Sandler, Lauren
Sandler, Lauren
PERSONAL:
Born in Cambridge, MA. Education: Barnard College, graduated; New York University, graduated, 2000. Religion: "Unrepentant Jewish atheist."
ADDRESSES:
Home—New York, NY. E-mail—[email protected].
CAREER:
Freelance journalist. National Public Radio, reporter and producer for All Things Considered, late-1990s; editor at Salon.com and Assignment Zero; New York University, New York, NY, journalism teacher.
WRITINGS:
Righteous: Dispatches from the Evangelical Youth Movement, Viking (New York, NY), 2006.
Contributor to periodicals, including Atlantic Monthly, New York Times, Los Angeles Times, Nation, Marie Claire, and Elle, and to Salon.com.
SIDELIGHTS:
Lauren Sandler is the author of Righteous: Dispatches from the Evangelical Youth Movement. Here she looks at what she terms "the Disciple Generation," a population of young Americans between the ages of fifteen and thirty-five who have embraced fundamentalist Christianity. During her cross-country travels, the author found that the movement connected individuals across demographic lines; the members of the diverse counterculture included tattooed skateboarders, computer nerds, hip-hop musicians, college debate champions, and media-savvy ministers. "I really see this movement as the sixties happening all over again but on the religious right instead of the secular left," Sandler told Humanist interviewer Sunsara Taylor. She added: "These people feel like they're at war—a culture war—and they have the same feelings of persecution and outrage, of feeling misunderstood, and of wanting to reclaim the country for an idea as young people did in the sixties."

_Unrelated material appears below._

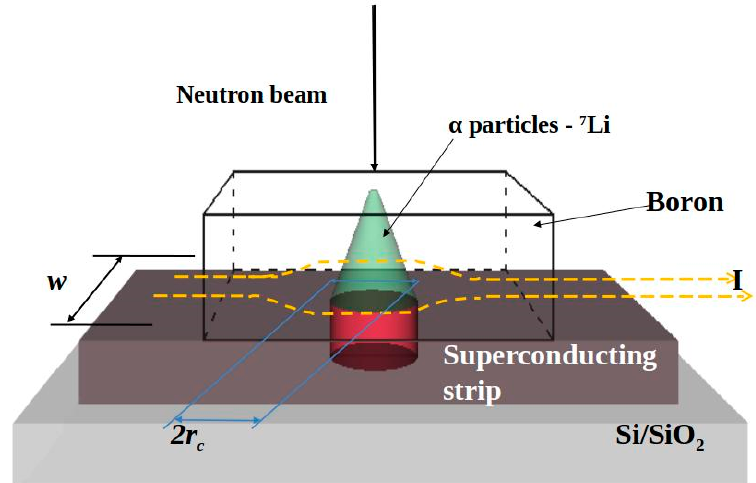
Figure 1. Pictorial view of the hot spot creation in the sc strip. For later convenience, the incoming neutron beam generating α -particles in the B film is also shown. Note, the bias current lines being pushed out of the normal zone to the sides of the strip. To simplify matters, the α -particle is supposed to be emitted in a direction normal to the strip (Adapted from [11], with the permission of AIP Publishing).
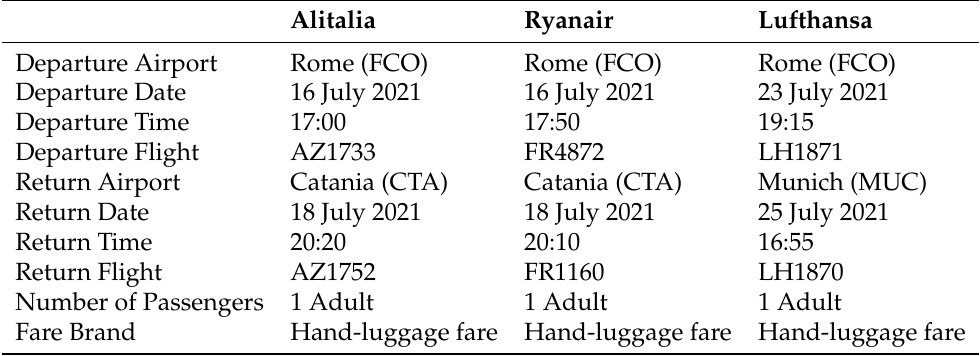
Table 1. Itineraries of the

Jane Lampman, writing in the Christian Science Monitor, remarked that in Righteous, Sandler "not only presents vivid, spirited sketches of a burgeoning subculture, but also a plea to fellow secularists to wake up and proffer an alternative." Lampman also noted, however: "What parallel institutions she has in mind aren't clear, and her expectations are less convincing than her skilled reporting and acute perceptions." "Sandler draws characters deftly and has an ear for dialogue," according to Village Voice critic Emily Weinstein, while Washington Post Book World reviewer Christine Rosen stated that the author "is at her best when she documents the longing this generation feels for certainty, community and purpose, and her interview subjects often speak movingly about having endured broken homes, addiction and adolescent anomie. But she oversimplifies when she suggests that evangelical faith is just this generation's form of therapy." Rosen nevertheless concluded that Righteous "is an intriguing journey into a burgeoning and often contradictory phenomenon."
BIOGRAPHICAL AND CRITICAL SOURCES:
PERIODICALS
Atlantic Monthly, October 1, 2006, "God and Country," p. 126.
Boston Herald, September 23, 2006, Michael Givens, "Righteous Preaches against Proselytism."
Christian Science Monitor, September 26, 2006, Jane Lampman, "Among ‘The Disciple Generation,’ Fervor and Diversity."
Humanist, March 1, 2007, Sunsara Taylor, "Our Children, Our Future? The Equal Time for Free-thought Interview with Lauren Sandler," p. 32.
People, September 25, 2006, Fred Gardaphe, "Books," review of Righteous: Dispatches from the Evangelical Youth Movement, p. 60.
Village Voice, September 21, 2006, Emily Weinstein, "Salvation Army."
Washington Post Book World, October 1, 2006, Christine Rosen, "Jesus Rocks," p. 3.
Wilson Quarterly, September 22, 2006, Lauren F. Winner, "God's Children," p. 107.